Copy every line of the data below without changing anything.

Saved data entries
▽

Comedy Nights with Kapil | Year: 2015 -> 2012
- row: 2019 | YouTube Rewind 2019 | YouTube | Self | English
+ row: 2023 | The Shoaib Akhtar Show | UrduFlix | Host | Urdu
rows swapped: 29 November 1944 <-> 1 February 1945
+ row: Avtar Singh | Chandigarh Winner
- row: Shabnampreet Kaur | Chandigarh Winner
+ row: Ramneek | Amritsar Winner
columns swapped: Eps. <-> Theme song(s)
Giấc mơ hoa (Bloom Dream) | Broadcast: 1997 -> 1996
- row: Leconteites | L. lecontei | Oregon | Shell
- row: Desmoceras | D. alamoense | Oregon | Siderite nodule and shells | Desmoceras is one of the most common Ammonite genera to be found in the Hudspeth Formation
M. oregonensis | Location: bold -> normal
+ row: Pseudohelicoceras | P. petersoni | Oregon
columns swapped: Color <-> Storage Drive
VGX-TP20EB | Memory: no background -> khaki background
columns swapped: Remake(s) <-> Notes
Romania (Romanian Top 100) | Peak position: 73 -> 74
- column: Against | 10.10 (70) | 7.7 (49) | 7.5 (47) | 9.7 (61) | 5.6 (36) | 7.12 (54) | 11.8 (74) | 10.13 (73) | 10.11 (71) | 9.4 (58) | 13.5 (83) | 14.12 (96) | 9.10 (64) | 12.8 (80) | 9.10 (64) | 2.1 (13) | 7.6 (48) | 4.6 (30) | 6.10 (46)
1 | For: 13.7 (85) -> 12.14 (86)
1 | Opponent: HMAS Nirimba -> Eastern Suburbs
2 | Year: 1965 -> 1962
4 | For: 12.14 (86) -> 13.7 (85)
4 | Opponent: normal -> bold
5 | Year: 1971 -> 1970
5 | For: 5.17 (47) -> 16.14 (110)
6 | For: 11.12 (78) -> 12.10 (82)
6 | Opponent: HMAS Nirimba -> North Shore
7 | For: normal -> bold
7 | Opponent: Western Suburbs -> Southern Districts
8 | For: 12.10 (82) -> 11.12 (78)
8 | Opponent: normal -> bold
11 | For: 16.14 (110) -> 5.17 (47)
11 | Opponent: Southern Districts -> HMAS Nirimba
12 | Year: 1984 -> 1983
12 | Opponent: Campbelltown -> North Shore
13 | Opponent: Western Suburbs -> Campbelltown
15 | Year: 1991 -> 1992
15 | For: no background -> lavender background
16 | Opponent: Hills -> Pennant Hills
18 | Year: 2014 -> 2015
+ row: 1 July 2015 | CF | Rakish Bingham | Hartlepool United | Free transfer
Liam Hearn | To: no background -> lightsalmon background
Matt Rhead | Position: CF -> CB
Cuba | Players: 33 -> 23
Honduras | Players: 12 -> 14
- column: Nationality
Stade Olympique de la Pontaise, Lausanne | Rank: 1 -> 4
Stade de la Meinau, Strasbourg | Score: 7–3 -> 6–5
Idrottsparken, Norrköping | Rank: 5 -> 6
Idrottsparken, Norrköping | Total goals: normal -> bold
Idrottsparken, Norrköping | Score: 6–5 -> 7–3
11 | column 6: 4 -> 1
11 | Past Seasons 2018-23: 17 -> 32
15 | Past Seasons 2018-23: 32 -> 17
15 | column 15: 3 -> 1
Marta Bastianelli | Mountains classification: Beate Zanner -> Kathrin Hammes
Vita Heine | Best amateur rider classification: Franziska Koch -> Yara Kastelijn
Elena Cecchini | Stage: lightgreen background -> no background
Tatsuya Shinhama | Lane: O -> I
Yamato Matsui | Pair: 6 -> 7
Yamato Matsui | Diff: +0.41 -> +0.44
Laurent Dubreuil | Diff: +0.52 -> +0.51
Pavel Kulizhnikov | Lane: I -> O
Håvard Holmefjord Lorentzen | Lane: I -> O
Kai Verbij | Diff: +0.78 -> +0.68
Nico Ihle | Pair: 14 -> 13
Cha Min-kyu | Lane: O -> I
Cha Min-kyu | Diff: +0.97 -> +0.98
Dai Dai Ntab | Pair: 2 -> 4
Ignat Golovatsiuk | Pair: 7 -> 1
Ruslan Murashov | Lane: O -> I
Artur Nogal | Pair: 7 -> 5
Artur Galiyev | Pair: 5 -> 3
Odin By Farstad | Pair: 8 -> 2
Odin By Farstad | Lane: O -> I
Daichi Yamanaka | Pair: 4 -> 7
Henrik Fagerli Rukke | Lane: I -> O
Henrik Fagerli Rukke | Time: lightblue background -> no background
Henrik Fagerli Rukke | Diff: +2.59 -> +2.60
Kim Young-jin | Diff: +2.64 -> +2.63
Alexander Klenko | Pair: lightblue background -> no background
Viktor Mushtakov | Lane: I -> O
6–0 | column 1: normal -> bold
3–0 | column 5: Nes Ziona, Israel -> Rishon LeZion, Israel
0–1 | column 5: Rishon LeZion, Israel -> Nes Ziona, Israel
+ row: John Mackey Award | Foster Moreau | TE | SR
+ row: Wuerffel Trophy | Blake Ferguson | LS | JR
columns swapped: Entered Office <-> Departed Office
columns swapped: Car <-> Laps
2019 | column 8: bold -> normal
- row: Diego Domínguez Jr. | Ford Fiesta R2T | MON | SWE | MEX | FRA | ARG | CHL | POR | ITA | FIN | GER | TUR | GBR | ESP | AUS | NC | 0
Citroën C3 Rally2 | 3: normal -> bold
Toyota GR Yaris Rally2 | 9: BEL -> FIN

△

_RESPONSE FOR THIS EXERCISE_.
Comedy Nights with Kapil | Year: 2015 -> 2012
- row: 2019 | YouTube Rewind 2019 | YouTube | Self | English
+ row: 2023 | The Shoaib Akhtar Show | UrduFlix | Host | Urdu
rows swapped: 29 November 1944 <-> 1 February 1945
+ row: Avtar Singh | Chandigarh Winner
- row: Shabnampreet Kaur | Chandigarh Winner
+ row: Ramneek | Amritsar Winner
columns swapped: Eps. <-> Theme song(s)
Giấc mơ hoa (Bloom Dream) | Broadcast: 1997 -> 1996
- row: Leconteites | L. lecontei | Oregon | Shell
- row: Desmoceras | D. alamoense | Oregon | Siderite nodule and shells | Desmoceras is one of the most common Ammonite genera to be found in the Hudspeth Formation
M. oregonensis | Location: bold -> normal
+ row: Pseudohelicoceras | P. petersoni | Oregon
columns swapped: Color <-> Storage Drive
VGX-TP20EB | Memory: no background -> khaki background
columns swapped: Remake(s) <-> Notes
Romania (Romanian Top 100) | Peak position: 73 -> 74
- column: Against | 10.10 (70) | 7.7 (49) | 7.5 (47) | 9.7 (61) | 5.6 (36) | 7.12 (54) | 11.8 (74) | 10.13 (73) | 10.11 (71) | 9.4 (58) | 13.5 (83) | 14.12 (96) | 9.10 (64) | 12.8 (80) | 9.10 (64) | 2.1 (13) | 7.6 (48) | 4.6 (30) | 6.10 (46)
1 | For: 13.7 (85) -> 12.14 (86)
1 | Opponent: HMAS Nirimba -> Eastern Suburbs
2 | Year: 1965 -> 1962
4 | For: 12.14 (86) -> 13.7 (85)
4 | Opponent: normal -> bold
5 | Year: 1971 -> 1970
5 | For: 5.17 (47) -> 16.14 (110)
6 | For: 11.12 (78) -> 12.10 (82)
6 | Opponent: HMAS Nirimba -> North Shore
7 | For: normal -> bold
7 | Opponent: Western Suburbs -> Southern Districts
8 | For: 12.10 (82) -> 11.12 (78)
8 | Opponent: normal -> bold
11 | For: 16.14 (110) -> 5.17 (47)
11 | Opponent: Southern Districts -> HMAS Nirimba
12 | Year: 1984 -> 1983
12 | Opponent: Campbelltown -> North Shore
13 | Opponent: Western Suburbs -> Campbelltown
15 | Year: 1991 -> 1992
15 | For: no background -> lavender background
16 | Opponent: Hills -> Pennant Hills
18 | Year: 2014 -> 2015
+ row: 1 July 2015 | CF | Rakish Bingham | Hartlepool United | Free transfer
Liam Hearn | To: no background -> lightsalmon background
Matt Rhead | Position: CF -> CB
Cuba | Players: 33 -> 23
Honduras | Players: 12 -> 14
- column: Nationality
Stade Olympique de la Pontaise, Lausanne | Rank: 1 -> 4
Stade de la Meinau, Strasbourg | Score: 7–3 -> 6–5
Idrottsparken, Norrköping | Rank: 5 -> 6
Idrottsparken, Norrköping | Total goals: normal -> bold
Idrottsparken, Norrköping | Score: 6–5 -> 7–3
11 | column 6: 4 -> 1
11 | Past Seasons 2018-23: 17 -> 32
15 | Past Seasons 2018-23: 32 -> 17
15 | column 15: 3 -> 1
Marta Bastianelli | Mountains classification: Beate Zanner -> Kathrin Hammes
Vita Heine | Best amateur rider classification: Franziska Koch -> Yara Kastelijn
Elena Cecchini | Stage: lightgreen background -> no background
Tatsuya Shinhama | Lane: O -> I
Yamato Matsui | Pair: 6 -> 7
Yamato Matsui | Diff: +0.41 -> +0.44
Laurent Dubreuil | Diff: +0.52 -> +0.51
Pavel Kulizhnikov | Lane: I -> O
Håvard Holmefjord Lorentzen | Lane: I -> O
Kai Verbij | Diff: +0.78 -> +0.68
Nico Ihle | Pair: 14 -> 13
Cha Min-kyu | Lane: O -> I
Cha Min-kyu | Diff: +0.97 -> +0.98
Dai Dai Ntab | Pair: 2 -> 4
Ignat Golovatsiuk | Pair: 7 -> 1
Ruslan Murashov | Lane: O -> I
Artur Nogal | Pair: 7 -> 5
Artur Galiyev | Pair: 5 -> 3
Odin By Farstad | Pair: 8 -> 2
Odin By Farstad | Lane: O -> I
Daichi Yamanaka | Pair: 4 -> 7
Henrik Fagerli Rukke | Lane: I -> O
Henrik Fagerli Rukke | Time: lightblue background -> no background
Henrik Fagerli Rukke | Diff: +2.59 -> +2.60
Kim Young-jin | Diff: +2.64 -> +2.63
Alexander Klenko | Pair: lightblue background -> no background
Viktor Mushtakov | Lane: I -> O
6–0 | column 1: normal -> bold
3–0 | column 5: Nes Ziona, Israel -> Rishon LeZion, Israel
0–1 | column 5: Rishon LeZion, Israel -> Nes Ziona, Israel
+ row: John Mackey Award | Foster Moreau | TE | SR
+ row: Wuerffel Trophy | Blake Ferguson | LS | JR
columns swapped: Entered Office <-> Departed Office
columns swapped: Car <-> Laps
2019 | column 8: bold -> normal
- row: Diego Domínguez Jr. | Ford Fiesta R2T | MON | SWE | MEX | FRA | ARG | CHL | POR | ITA | FIN | GER | TUR | GBR | ESP | AUS | NC | 0
Citroën C3 Rally2 | 3: normal -> bold
Toyota GR Yaris Rally2 | 9: BEL -> FIN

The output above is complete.